Common-Voice-Gender-Detection / README.md

Update README.md

d4d7813 verified about 1 month ago

4.45 kB

	---
	license: apache-2.0
	language:
	- en
	base_model:
	- facebook/wav2vec2-base-960h
	pipeline_tag: audio-classification
	library_name: transformers
	tags:
	- voice-gender-detection
	- male
	- female
	- biology
	- SFT
	---

	![1.png](https://cdn-uploads.huggingface.co/production/uploads/65bb837dbfb878f46c77de4c/tdwueyKbDyotYsj0Twcyz.png)

	# Common-Voice-Gender-Detection

	> Common-Voice-Gender-Detection is a fine-tuned version of `facebook/wav2vec2-base-960h` for binary audio classification, specifically trained to detect speaker gender as female or male. This model leverages the `Wav2Vec2ForSequenceClassification` architecture for efficient and accurate voice-based gender classification.

	> [!note]
	Wav2Vec2: Self-Supervised Learning for Speech Recognition : [https://arxiv.org/pdf/2006.11477](https://arxiv.org/pdf/2006.11477)

	```py
	Classification Report:

	precision recall f1-score support

	female 0.9705 0.9916 0.9809 2622
	male 0.9943 0.9799 0.9870 3923

	accuracy 0.9846 6545
	macro avg 0.9824 0.9857 0.9840 6545
	weighted avg 0.9848 0.9846 0.9846 6545
	```

	![download.png](https://cdn-uploads.huggingface.co/production/uploads/65bb837dbfb878f46c77de4c/pBnrVbG8uyZYq6Nb4GOuG.png)

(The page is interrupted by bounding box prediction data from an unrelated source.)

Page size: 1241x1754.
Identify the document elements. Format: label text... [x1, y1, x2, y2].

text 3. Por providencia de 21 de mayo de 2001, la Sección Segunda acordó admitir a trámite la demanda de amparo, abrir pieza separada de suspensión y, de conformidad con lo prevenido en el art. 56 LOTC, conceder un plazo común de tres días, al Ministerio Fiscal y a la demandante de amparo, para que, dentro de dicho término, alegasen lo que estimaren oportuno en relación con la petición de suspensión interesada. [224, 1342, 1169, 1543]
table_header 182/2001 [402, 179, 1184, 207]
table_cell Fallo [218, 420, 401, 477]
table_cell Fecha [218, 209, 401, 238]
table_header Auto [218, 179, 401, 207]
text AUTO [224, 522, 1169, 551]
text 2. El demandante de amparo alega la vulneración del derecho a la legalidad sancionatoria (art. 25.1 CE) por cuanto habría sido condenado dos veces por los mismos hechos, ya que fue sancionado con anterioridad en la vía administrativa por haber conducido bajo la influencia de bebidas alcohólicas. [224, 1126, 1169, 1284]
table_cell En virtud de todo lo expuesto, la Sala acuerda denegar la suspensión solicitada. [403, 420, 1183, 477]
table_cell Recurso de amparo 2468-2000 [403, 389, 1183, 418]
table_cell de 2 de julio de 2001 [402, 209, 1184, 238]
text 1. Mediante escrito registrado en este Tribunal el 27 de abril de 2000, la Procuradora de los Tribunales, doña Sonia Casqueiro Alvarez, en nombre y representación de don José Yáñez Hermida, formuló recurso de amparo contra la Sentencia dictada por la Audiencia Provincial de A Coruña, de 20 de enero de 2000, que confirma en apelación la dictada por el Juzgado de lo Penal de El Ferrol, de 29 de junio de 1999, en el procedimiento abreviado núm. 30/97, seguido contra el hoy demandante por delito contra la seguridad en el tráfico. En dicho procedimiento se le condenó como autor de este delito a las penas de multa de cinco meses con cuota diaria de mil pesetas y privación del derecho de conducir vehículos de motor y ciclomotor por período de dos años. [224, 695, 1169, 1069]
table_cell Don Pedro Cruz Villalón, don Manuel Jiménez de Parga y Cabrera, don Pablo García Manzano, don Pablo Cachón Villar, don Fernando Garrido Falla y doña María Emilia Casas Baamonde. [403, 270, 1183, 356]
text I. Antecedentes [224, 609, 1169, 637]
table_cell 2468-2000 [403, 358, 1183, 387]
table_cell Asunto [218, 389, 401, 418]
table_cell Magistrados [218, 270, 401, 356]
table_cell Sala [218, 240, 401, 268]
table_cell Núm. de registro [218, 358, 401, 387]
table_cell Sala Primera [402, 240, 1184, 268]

	![download (1).png](https://cdn-uploads.huggingface.co/production/uploads/65bb837dbfb878f46c77de4c/QtZdfaXE-W-C4QDZUWuVC.png)

	---

	## Label Space: 2 Classes

	```
	Class 0: female
	Class 1: male
	```

	---

	## Install Dependencies

	```bash
	pip install gradio transformers torch librosa hf_xet
	```

	---

	## Inference Code

	```python
	import gradio as gr
	from transformers import Wav2Vec2ForSequenceClassification, Wav2Vec2FeatureExtractor
	import torch
	import librosa

	# Load model and processor
	model_name = "prithivMLmods/Common-Voice-Geneder-Detection"
	model = Wav2Vec2ForSequenceClassification.from_pretrained(model_name)
	processor = Wav2Vec2FeatureExtractor.from_pretrained(model_name)

	# Label mapping
	id2label = {
	"0": "female",
	"1": "male"
	}

	def classify_audio(audio_path):
	# Load and resample audio to 16kHz
	speech, sample_rate = librosa.load(audio_path, sr=16000)

	# Process audio
	inputs = processor(
	speech,
	sampling_rate=sample_rate,
	return_tensors="pt",
	padding=True
	)

	with torch.no_grad():
	outputs = model(**inputs)
	logits = outputs.logits
	probs = torch.nn.functional.softmax(logits, dim=1).squeeze().tolist()

	prediction = {
	id2label[str(i)]: round(probs[i], 3) for i in range(len(probs))
	}

	return prediction

	# Gradio Interface
	iface = gr.Interface(
	fn=classify_audio,
	inputs=gr.Audio(type="filepath", label="Upload Audio (WAV, MP3, etc.)"),
	outputs=gr.Label(num_top_classes=2, label="Gender Classification"),
	title="Common Voice Gender Detection",
	description="Upload an audio clip to classify the speaker's gender as female or male."
	)

	if __name__ == "__main__":
	iface.launch()
	```

	---

	## Demo Inference

	> [!note]
	male

	<audio controls src="https://cdn-uploads.huggingface.co/production/uploads/65bb837dbfb878f46c77de4c/7woMf3_bgX_D99-1Uy3jH.mpga"></audio>

	![Screenshot 2025-05-31 at 20-19-39 Common Voice Gender Detection.png](https://cdn-uploads.huggingface.co/production/uploads/65bb837dbfb878f46c77de4c/h1LqWmWbyi3ao2yvSWQSI.png)


	> [!note]
	female

	<audio controls src="https://cdn-uploads.huggingface.co/production/uploads/65bb837dbfb878f46c77de4c/0d2rDf_DT-gjRWBwiPbm_.mpga"></audio>

	![Screenshot 2025-05-31 at 20-21-57 Common Voice Gender Detection.png](https://cdn-uploads.huggingface.co/production/uploads/65bb837dbfb878f46c77de4c/TTAKrOOZ2sCS846wZWani.png)

	---

	## Intended Use

	`Common-Voice-Gender-Detection` is designed for:

	* Speech Analytics – Assist in analyzing speaker demographics in call centers or customer service recordings.
	* Conversational AI Personalization – Adjust tone or dialogue based on gender detection for more personalized voice assistants.
	* Voice Dataset Curation – Automatically tag or filter voice datasets by speaker gender for better dataset management.
	* Research Applications – Enable linguistic and acoustic research involving gender-specific speech patterns.
	* Multimedia Content Tagging – Automate metadata generation for gender identification in podcasts, interviews, or video content.